How do my disabilities affect my daily life? Today has been a very good example of what makes hypermobility syndrome (HS) disabling for me. Despite the name, HS isn't just about what happens in my joints. Every part of me is affected.
Today I was supposed to go to work. When I got up this morning I took a shower, bushed my teeth, washed my face and got dressed. After I put my clothes on I turned to leave my room and was suddenly overcome with dizziness and nausea. I stumbled to a chair and almost fell over. I felt incredibly sick to my stomach, my head was pounding and the world was spinning. I could not stand or bend over without heaving.. I called my boss and told him that I would be kind of late for work because I did not feel well. He expressed concern and called my coworker to see if she could cover for me. Luckily she said she could cover the whole day so I didn't need to come in at all.
After a long nap I awoke feeling much better than I had. I decided it would be fine to walk around and do normal things with the assistance of my cane. I was wrong. I had a nasty fall and hurt my back. I was lucky that I did not hit my head. Now I am only walking with the assistance of my rollator.

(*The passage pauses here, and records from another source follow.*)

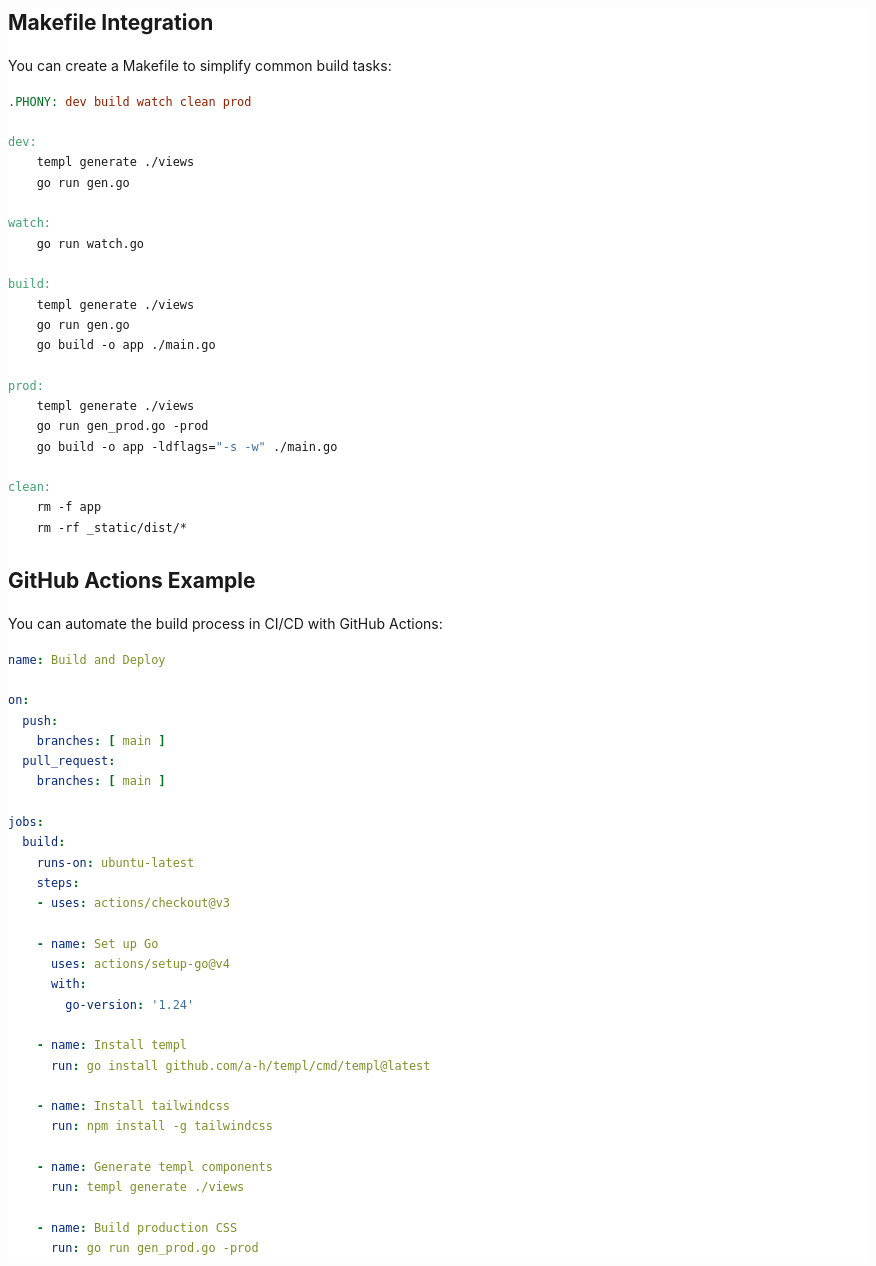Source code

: ## Makefile Integration

You can create a Makefile to simplify common build tasks:

```makefile title="Makefile"
.PHONY: dev build watch clean prod

dev:
	templ generate ./views
	go run gen.go

watch:
	go run watch.go

build:
	templ generate ./views
	go run gen.go
	go build -o app ./main.go

prod:
	templ generate ./views
	go run gen_prod.go -prod
	go build -o app -ldflags="-s -w" ./main.go

clean:
	rm -f app
	rm -rf _static/dist/*
```

## GitHub Actions Example

You can automate the build process in CI/CD with GitHub Actions:

```yaml title=".github/workflows/build.yml"
name: Build and Deploy

on:
  push:
    branches: [ main ]
  pull_request:
    branches: [ main ]

jobs:
  build:
    runs-on: ubuntu-latest
    steps:
    - uses: actions/checkout@v3

    - name: Set up Go
      uses: actions/setup-go@v4
      with:
        go-version: '1.24'

    - name: Install templ
      run: go install github.com/a-h/templ/cmd/templ@latest

    - name: Install tailwindcss
      run: npm install -g tailwindcss

    - name: Generate templ components
      run: templ generate ./views

    - name: Build production CSS
      run: go run gen_prod.go -prod
```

All of this is not to say that my life is terrible, or to gain sympathy. I just want to educate people about the realities of what it means when your condition "substantially limits (a) major life activity." Today I could not go to work. The reason is that the process of getting ready for work was more than my body could handle at that moment. It is incredibly frustrating to be limited in this way. But my life is still good. I got some extra sleep, made some phone calls and sent some emails, and now I am going to get some extra time reading a book. Life is full of ups and downs. But being able to think about the things you are grateful about is an important part of coping with a disability.